In this instance, Sally can take $16,000 of distributions to offset her starting basis, and the remaining $3,000 would become taxable to Sally as a distribution in excess of the basis.
Sally will pay capital gains tax on that $3,000 of excess distributions. Also, because those distributions brought her basis to zero, all of her losses would also need to be suspended. Therefore, it is important to understand your basis before making distributions so you don’t cause yourself a taxable event without realizing it.
Basis for partnerships
Regarding the basis for partnerships, the same rules apply for partnerships as with S corps. What differs in partnerships is that there are two sets of basis:
- The first, outside basis, drives taxation and follows along with the same rules as S corps.
- The other basis, the inside basis (also known as the partner’s capital account), shows the equity investment in the partnership. Unlike outside basis, inside basis can be below zero if losses and distributions are in excess of the basis in the capital account.
Basis for C corporations
The basis determination for C corp is much simpler because C corp owners are not allocated income and losses, and therefore, the basis is determined by the value of the investment made into the C corp. When shareholders sell their stock, they subtract their original investment from the sale price to determine the gain or loss.

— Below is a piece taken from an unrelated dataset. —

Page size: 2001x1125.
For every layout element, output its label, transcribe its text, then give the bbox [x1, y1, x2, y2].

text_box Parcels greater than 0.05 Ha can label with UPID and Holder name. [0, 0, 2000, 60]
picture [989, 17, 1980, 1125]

The impact of debt on the basis
For both partners in the partnership and S corp owners, debt in the business can impact an owner’s basis.
For partnerships
For partners, debt can be allocated to them to increase their basis. For example, let’s say Jim and Jane’s Restaurant, a partnership owned equally by Jim and Jane, had $10,000 in ordinary losses during the tax year, and Jim and Jane’s basis was $2,000 each at the beginning of the year. Without debt basis added, both Jim and Jane would only be able to take losses of $2,000 and would each need to suspend losses of $3,000 each. If the partnership had a debt of $6,000, Jim and Jane could take those losses instead of suspending them due to the debt basis allocated.
For S corps
For S corps, the Internal Revenue Service’s (IRS’s) rules are more restrictive: Debt basis only occurs if the shareholder made a legitimate loan directly to the business. Other debt outside of that cannot be allocated as the basis for S corp owners.
Other cost basis examples
While most stock transactions are simple, there are some scenarios that make things a little more complicated. Let’s review those.
Mergers
When a business has a merger, the merging company decides the new number of shares and thus the market value of each share, necessitating an adjustment to the initial cost basis.

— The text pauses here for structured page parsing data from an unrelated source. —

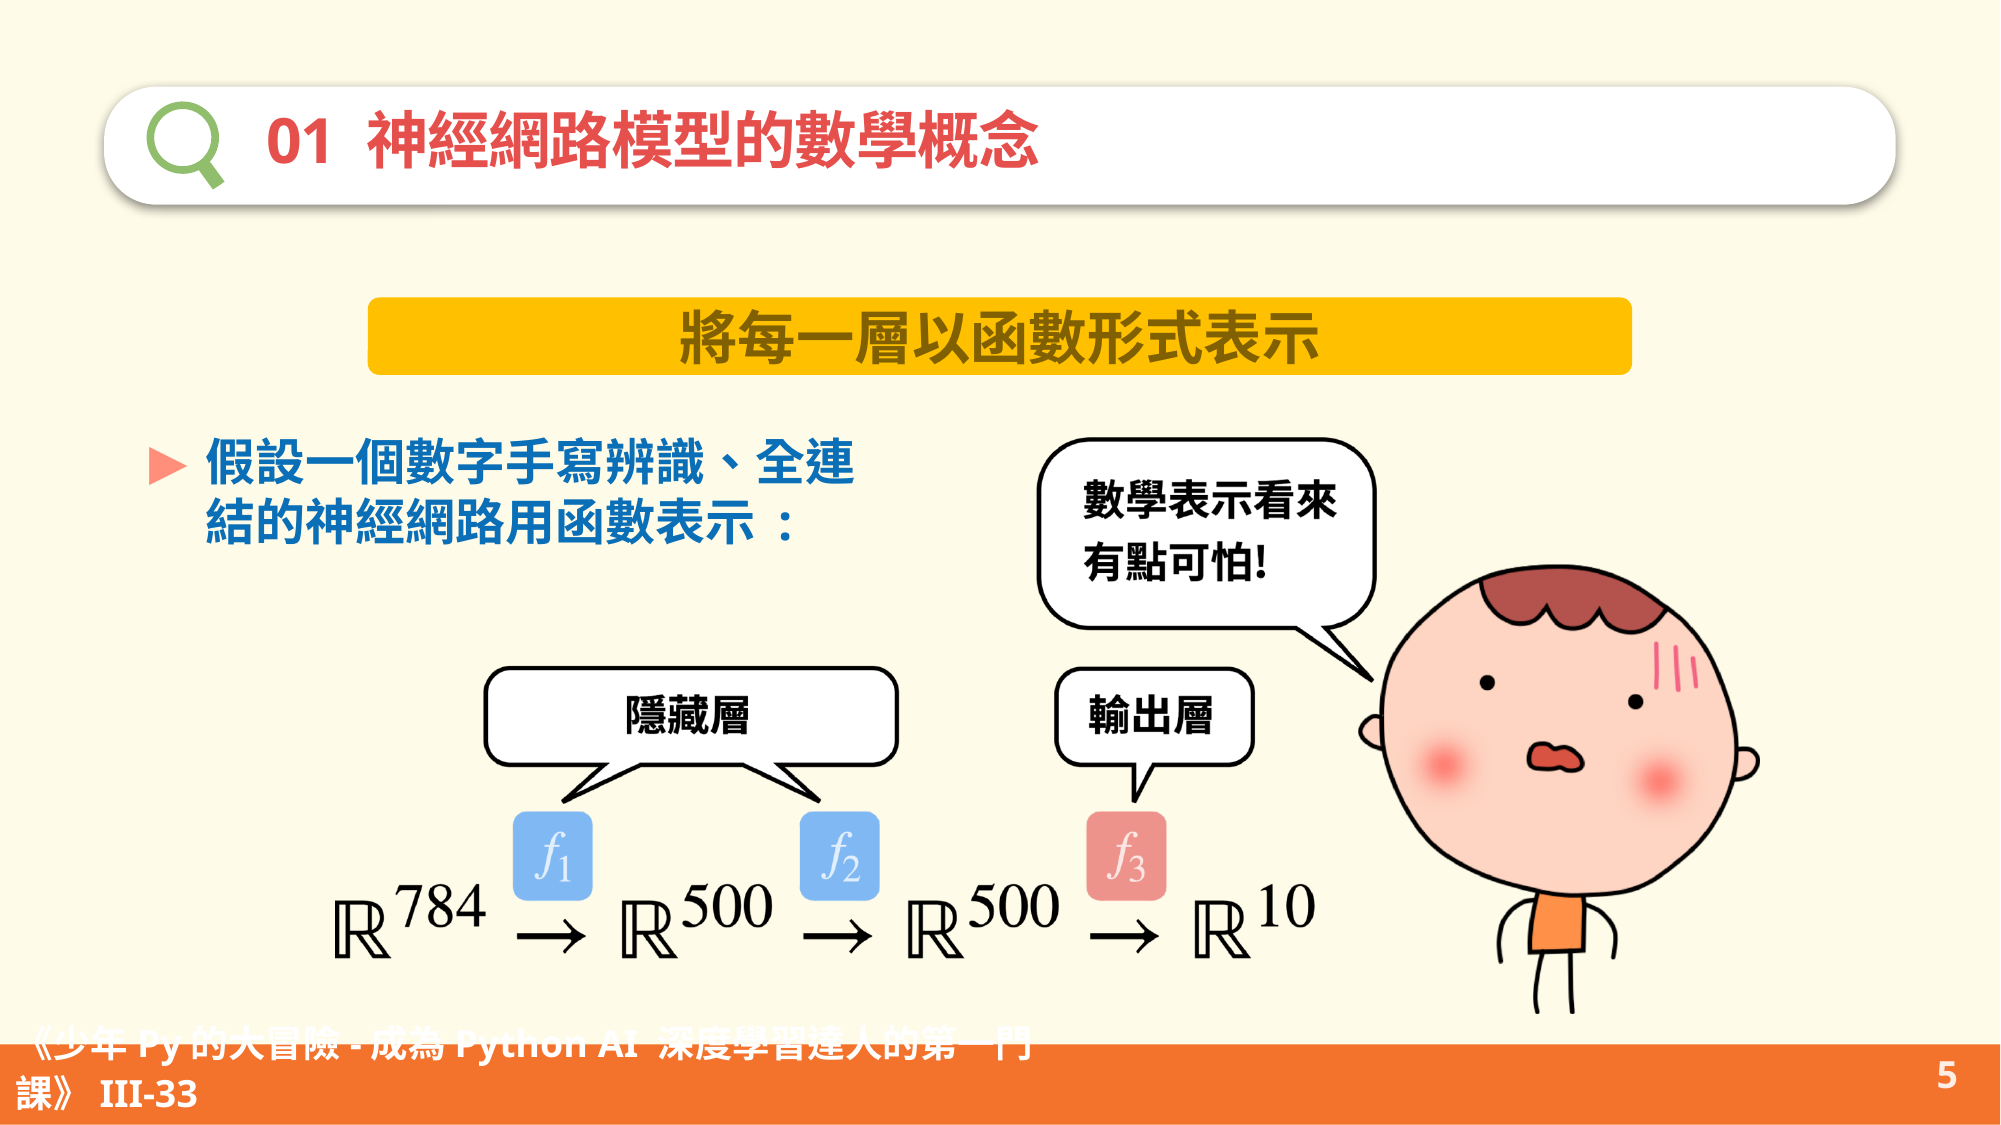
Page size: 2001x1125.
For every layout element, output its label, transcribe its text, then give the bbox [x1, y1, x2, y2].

text_box 假設一個數字手寫辨識、全連結的神經網路用函數表示 : [137, 418, 868, 562]
slide_number 5 [1927, 1047, 1968, 1111]
list 01 神經網路模型的數學概念 [257, 106, 1838, 185]
text_box 將每一層以函數形式表示 [367, 297, 1633, 375]
picture [335, 436, 1760, 1014]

An all-cash merger is akin to selling all shares, and the gain or loss is computed using the original cost basis. In cash-to-boot settlements, any fractional share from the exchange ratio prompts a cash payment for that fraction.
Stock splits
During stock splits, the overall investment remains unchanged. The existing cost basis is distributed among the increased number of shares. For instance, in a 2-for-1 split, the cost basis for each share is reduced by half. So the total cost of all shares doesn’t change during a stock split, but the price for shares of stock does change.
Bankruptcies
In Chapter 7 bankruptcy, a business’s shares become worthless, and a loss can only be recognized when the stock is sold (often for a minimal amount) or declared as worthless. In Chapter 11, the shares may still be tradable, and the cost basis might remain unaffected, contingent on the settlement terms.
Basis best practices
It’s important to calculate the owner’s basis each year. Failure to do so could result in tax liability from excess distributions or taking losses you were not allowed to take. Also, when you sell your ownership stake in the S corp or partnership, you’ll need your basis to calculate the taxable gains or losses.
Therefore, keeping track of the basis and understanding how it’s calculated is especially important for S corp owners and partners in a partnership. Now, grab that calculator. Or find an accountant for your business—working with a tax professional (such as a CPA or tax advisor) can help you evaluate tax advice to ensure you understand the specific tax consequences for your business while getting tax reporting right.